Dan: I crossed paths with Seamus several times, including sharing a communal lunch table. Seamus has been one of my favourite tenor players since the first time I heard him. He is featured in the John Stetch piece I played during my lecture.

James Hale said...

Howard: While it may be true that the melting pot has changed (I like the salad bowl concept) it's undeniable that our countries differ widely in the way they have subsumed (or not) other cultures. To my knowledge, the concept of "multiculturalism" has never been ingrained in U.S. government policy as it has in Canada, and, having just spent the weekend in Toronto, I am reminded that no U.S. metropolis displays such clear-cut ethno-cultural boundaries as does Toronto. I think it would inconceivable that the U.S. would bend policies (or be forced to by its federal courts) to allow people to maintain their ethnic identity as, say, the Sikhs have done within Canada's Royal Canadian Mounted Police.

John Doheny said...

Along the lines of Howard's comment, I'm inclined to think that the idea of things like the 'melting pot' or the "cultural mosaic' (god I got sick of that term in Canada in the 70s) are more an imagining of policy makers and trend pimps than something that plays out on the ground. The idea of starry-eyed masses "yearning to be free" in their journey to America bears little resemblance to the desperate economic refugees who constitute most of the crowd sitting in your local INS office waiting on their green card interview (where I spent many happy hours with my wife waiting on her green card interview some years ago). Many of these people are not so much coming to America as they are fleeing desperate circumstances at home, and many couldn't care less, or are totally unaware of, the lofty expressed goals of American democracy. Nor are they much interested in adopting American mores and culture or even, in many cases, learning English. That is reserved for their children born here, or brought at an early age.

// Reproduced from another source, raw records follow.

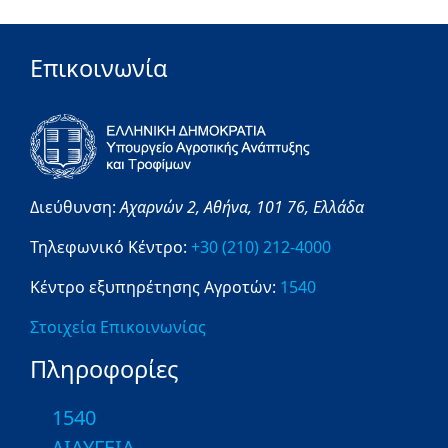
Επικοινωνία
Διεύθυνση:
Αχαρνών 2,
Αθήνα,
101 76,
Ελλάδα
Τηλεφωνικό Κέντρο:
+30 (210) 212-4000
Κέντρο εξυπηρέτησης Αγροτών:
1540
Στοιχεία Επικοινωνίας
Πληροφορίες
1540
ΔΙΑΥΓΕΙΑ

I was just up in Canada playing the Cellar in Vancouver, and had occasion to dip into "The Glenn Gould Reader" while up there, and I must say that "The Idea of North" struck me as just that, an idea, since the vast majority of Canadians live in Urban or suburban environments (as do Americans). The Great Canadian Trope of being a wilderness people always struck me as a parrallel to American myths about being rugged-individualist cowboys; fairy tales told to themselves by Babbitts, or leverage to be exploited by politicians.

Maybe I'm prejudiced by my residence in New Orleans, a very "African" city where jazz is perhaps still more of a "black thing" than some other places, but the extent that Canadian jazz has a unique sound always seemed to me to be the extent of it's European influences. While the straight ahead stuff still hews to a grounding in Africanized, additive rhythms (as opposed to European metric-divisive ones) the vocabulary sometimes contains more "folky" vibe ala Dave Douglas. And then you have those folks who toss the African stuff entirely, like Peggy Lee or Jill Lebeck, who sometimes seems almost Bjorkish to me. But I'd be hard pressed to find anything uniquely "Canadian" in this. The boundaries seem too nebulous to be national.

James Hale said...

Like the "cultural mosaic" term or not, John; it is ingrained in our constitution. All things considered, I'd rather have that than the right to bear arms.